• **WHAT YOU SHOULD DO**: Rewrite the material starting with the line that contains "pose: elev=231.6 azim=278.3" and going on through the line that contains "Dot at: (231, 312)", putting "distance" in place of every "dist" and leaving everything else as it is.

• **PROVIDED ENTRIES**:
┄┄┄┄┄┄

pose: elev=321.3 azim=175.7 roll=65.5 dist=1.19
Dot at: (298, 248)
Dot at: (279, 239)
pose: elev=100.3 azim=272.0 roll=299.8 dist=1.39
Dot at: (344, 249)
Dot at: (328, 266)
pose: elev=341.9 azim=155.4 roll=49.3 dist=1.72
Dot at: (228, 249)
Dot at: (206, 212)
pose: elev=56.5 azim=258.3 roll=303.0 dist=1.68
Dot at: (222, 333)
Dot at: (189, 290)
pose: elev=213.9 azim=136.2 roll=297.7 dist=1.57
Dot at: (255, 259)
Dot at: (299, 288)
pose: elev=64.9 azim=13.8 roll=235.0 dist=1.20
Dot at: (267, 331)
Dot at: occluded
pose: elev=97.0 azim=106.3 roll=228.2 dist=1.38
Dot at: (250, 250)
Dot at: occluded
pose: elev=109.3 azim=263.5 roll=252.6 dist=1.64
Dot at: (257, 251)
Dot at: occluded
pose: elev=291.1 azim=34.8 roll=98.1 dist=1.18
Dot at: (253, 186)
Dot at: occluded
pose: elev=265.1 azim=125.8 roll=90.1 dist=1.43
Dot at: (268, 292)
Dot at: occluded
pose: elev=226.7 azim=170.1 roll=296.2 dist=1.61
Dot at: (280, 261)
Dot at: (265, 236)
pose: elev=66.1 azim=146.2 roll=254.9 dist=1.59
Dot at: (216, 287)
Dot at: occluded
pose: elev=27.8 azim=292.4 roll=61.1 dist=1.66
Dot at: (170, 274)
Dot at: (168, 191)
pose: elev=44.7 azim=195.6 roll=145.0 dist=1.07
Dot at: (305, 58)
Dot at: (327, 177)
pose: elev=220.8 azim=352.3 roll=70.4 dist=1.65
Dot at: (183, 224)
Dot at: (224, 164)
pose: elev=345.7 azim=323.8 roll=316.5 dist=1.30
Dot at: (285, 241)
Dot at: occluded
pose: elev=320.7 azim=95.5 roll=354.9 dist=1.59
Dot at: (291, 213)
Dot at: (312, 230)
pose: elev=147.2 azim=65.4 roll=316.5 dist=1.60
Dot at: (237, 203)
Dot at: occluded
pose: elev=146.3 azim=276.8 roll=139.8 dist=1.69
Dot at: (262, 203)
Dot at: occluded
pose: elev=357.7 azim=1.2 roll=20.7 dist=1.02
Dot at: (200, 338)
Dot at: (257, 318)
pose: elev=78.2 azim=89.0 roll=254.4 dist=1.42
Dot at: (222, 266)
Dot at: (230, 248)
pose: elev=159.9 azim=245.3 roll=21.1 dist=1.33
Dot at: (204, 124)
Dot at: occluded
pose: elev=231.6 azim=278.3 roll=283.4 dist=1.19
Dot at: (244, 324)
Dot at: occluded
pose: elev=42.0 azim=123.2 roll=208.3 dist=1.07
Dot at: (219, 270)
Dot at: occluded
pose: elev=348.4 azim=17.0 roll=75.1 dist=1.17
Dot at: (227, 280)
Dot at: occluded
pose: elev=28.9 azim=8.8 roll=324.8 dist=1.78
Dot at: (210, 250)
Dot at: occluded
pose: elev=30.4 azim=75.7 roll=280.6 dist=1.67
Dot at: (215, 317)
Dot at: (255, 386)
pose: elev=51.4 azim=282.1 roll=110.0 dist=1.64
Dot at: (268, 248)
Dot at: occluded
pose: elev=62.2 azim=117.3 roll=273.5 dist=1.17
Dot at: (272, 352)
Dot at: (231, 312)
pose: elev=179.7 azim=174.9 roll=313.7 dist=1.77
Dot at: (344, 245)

┄┄┄┄┄┄

• **RESULT FOR THIS TASK**:
pose: elev=231.6 azim=278.3 roll=283.4 distance=1.19
Dot at: (244, 324)
Dot at: occluded
pose: elev=42.0 azim=123.2 roll=208.3 distance=1.07
Dot at: (219, 270)
Dot at: occluded
pose: elev=348.4 azim=17.0 roll=75.1 distance=1.17
Dot at: (227, 280)
Dot at: occluded
pose: elev=28.9 azim=8.8 roll=324.8 distance=1.78
Dot at: (210, 250)
Dot at: occluded
pose: elev=30.4 azim=75.7 roll=280.6 distance=1.67
Dot at: (215, 317)
Dot at: (255, 386)
pose: elev=51.4 azim=282.1 roll=110.0 distance=1.64
Dot at: (268, 248)
Dot at: occluded
pose: elev=62.2 azim=117.3 roll=273.5 distance=1.17
Dot at: (272, 352)
Dot at: (231, 312)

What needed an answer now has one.